How Shiga Toxin 2 Causes Hemolytic Uremic Syndrome

Shiga toxin 2 (Stx2) is a potent poison produced by specific strains of bacteria, primarily Shiga toxin-producing E. coli (STEC). The toxin leaves the gastrointestinal tract and enters the bloodstream, where it targets and damages the lining of blood vessels throughout the body. This cascade of cellular damage ultimately leads to life-threatening complications, most notably kidney failure.

Bacterial Origin and Transmission Routes

The source of Shiga toxin 2 (Stx2) is Shiga toxin-producing E. coli (STEC), most notably the serotype E. coli O157:H7. These bacteria naturally reside in the intestines of healthy cattle and other ruminants, serving as the main reservoir. Contamination of meat, particularly ground beef, occurs during slaughter, making the consumption of undercooked meat a frequent route of human infection.
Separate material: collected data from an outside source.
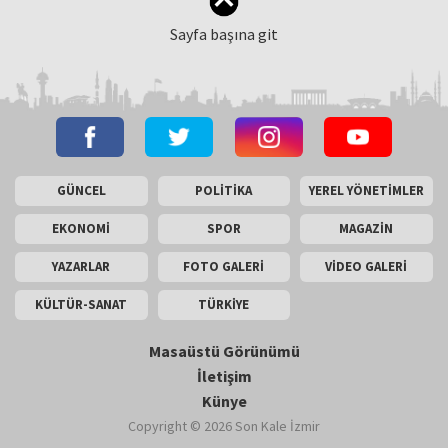
Sayfa başına git
GÜNCEL
POLİTİKA
YEREL YÖNETİMLER
EKONOMİ
SPOR
MAGAZİN
YAZARLAR
FOTO GALERİ
VİDEO GALERİ
KÜLTÜR-SANAT
TÜRKİYE
Masaüstü Görünümü
İletişim
Künye
Copyright © 2026 Son Kale İzmir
Transmission also occurs through the ingestion of contaminated food or water, including unpasteurized products like milk, juice, or cider, and produce exposed to animal feces. Because the bacteria are highly infectious, secondary transmission, such as person-to-person spread, is common in households or daycare settings with poor hand hygiene. Preventing infection relies on robust food safety practices, including thoroughly cooking meat and avoiding unpasteurized dairy and juices.

Molecular Mechanism of Cellular Attack

Shiga toxin 2 (Stx2) is classified as an AB5 toxin, composed of one catalytically active A subunit and a ring of five identical B subunits. The B pentamer binds to a specific glycolipid receptor called globotriaosylceramide (Gb3) found on the surface of human cells.

The Gb3 receptor is particularly abundant on the endothelial cells lining the small blood vessels, especially those in the kidneys. Once bound, the toxin is internalized and trafficked toward the endoplasmic reticulum. Inside the cell, the A subunit is cleaved and released. This active component acts as an N-glycosidase, removing a specific adenine base from the 28S ribosomal RNA of the 60S ribosomal subunit. This molecular action halts the cell’s ability to synthesize proteins, leading to rapid cellular dysfunction and programmed cell death (apoptosis).

Pathological Consequences: Hemorrhagic Colitis and HUS

The initial phase of infection presents as gastroenteritis, often called hemorrhagic colitis. Symptoms begin with severe abdominal cramps and watery diarrhea, progressing to bloody diarrhea within a few days. This intestinal inflammation results from Stx2 damaging the lining of the digestive tract. While most people recover, a small percentage, particularly young children, develop the most severe complication.

The systemic spread of Stx2 through the bloodstream triggers Hemolytic Uremic Syndrome (HUS), typically developing about one week after the first signs of diarrhea. HUS is a type of thrombotic microangiopathy characterized by a triad of specific conditions. These include hemolytic anemia, which results from the mechanical destruction of red blood cells as they pass through damaged and narrowed small blood vessels. Thrombocytopenia, or a low platelet count, occurs because platelets are consumed to form microclots within the injured vessels. The third component is acute kidney injury (AKI).

AKI occurs because Stx2-damaged endothelial cells in the kidney’s small blood vessels become activated, leading to inflammation and the formation of numerous tiny blood clots. These microclots obstruct blood flow, particularly within the glomeruli (the kidney’s filtering structures). The resulting lack of blood flow causes damage to the nephron, leading to a sudden decline in kidney function and potential renal failure. The toxin can also target endothelial cells in other organs, causing neurological complications like seizures or coma in up to 25% of pediatric cases.

Clinical Management and Supportive Care

Management of illness caused by Shiga toxin 2 and HUS focuses on supportive care, as no specific antitoxin is currently available. Maintaining adequate hydration and preventing electrolyte imbalances is essential, often requiring aggressive intravenous fluid replacement with isotonic solutions. This volume expansion helps mitigate tubular injury and may reduce microvascular clot formation.

Patients who develop acute kidney injury frequently require renal replacement therapy, often needing temporary dialysis to perform the filtering function of the failing kidneys. Blood transfusions address severe hemolytic anemia and thrombocytopenia. A significant concern is the use of antibiotics, which are generally avoided in early STEC infection. Evidence suggests some antibiotics may trigger the bacteria to release more Shiga toxin, increasing the risk and severity of HUS.